START PAGE EXCERPT
I have moved to Australia. It was very hectic initially but now I've had a couple of days to do nothing. I have been living more, doing more things, in the past 3 months than in the past 4 years. Been living in perpetual state of immediate deadlines, stuff you have to do by next week, no "or else". I call it being in war mode. Crisis mode has a connotation I don't like, it sounds passive and receptive. War mode sounds more active and that is a key aspect of the feeling. Now there's no immediate deadline and I'm just settled. You'd think it would feel like coming up for air, but it didn't. I'm hoping writing will.
I've been saying for a few days that I need to collect my thoughts. This is that. I thought I would sit at the laptop, but now I am sitting on a plastic chair outside writing on my phone. Part of that is 4 years of writing on my phone at work. Part of it is something else. There is something cybernetic going on.
The first month of relationship felt like we'd been together for a year. The first month (update: month and a half) of living in Australia has felt like a week. Time is weird.
END PAGE EXCERPT
START SUPPLIED INFORMATION
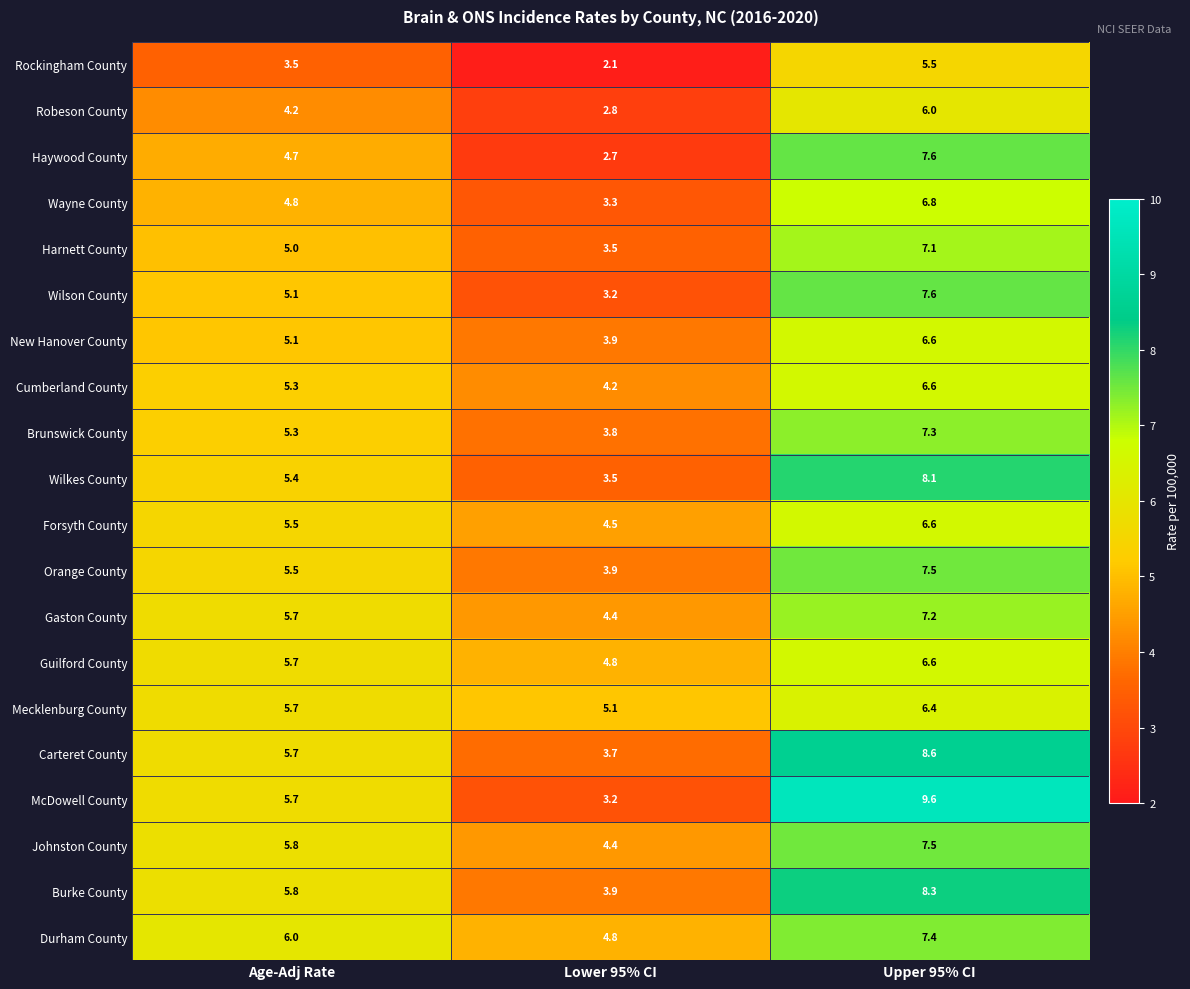

Read the Orange County value at Lower 95% CI.

3.9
END SUPPLIED INFORMATION
PROBLEM TO WORK ON: Carry on the personal reflection on moving to Australia from the point where it stops, keeping its first-person voice and informal tone.

TASK RESULT:
I'm fully settled in, and got pretty much the same job as I had in Denmark. Full lateral move. Working less hours for now. I've gotten a gym membership. I’m in the green and financially stable. The move is already a net financial gain. Last couple of days has been the first time I've settled into something like a schedule. There's a cognitive backlog. I feel like I think less. I spend less time processing and more time just doing stuff. It's not bad at all, only strange. Foreign. I feel like I am less in-depth, that I don't get to the bottom of things. But that's not quite true, I just do it in real life, with the people around me, instead of in writing. I said half in jest yesterday "I should just post everything I say to you on twitter afterwards", but there is a line to be drawn somewhere with that. Have to figure out where that is.
New life, new schedule. Take time to make time.
I have been very busy and it's easy to get caught up in the excitement and forget yourself. Saw myself in the mirror a few days ago and remembered how old I am. Even with all this happening there's still not enough time.
Life is very good and I got very lucky. I made some of the luck myself, but mostly I was just ready to go when opportunity struck. Someone on twitter said recently about soddom and gomorah "if an angel comes down and leads you out of the city, get moving and don't look back". Being ready to go is a good place to be.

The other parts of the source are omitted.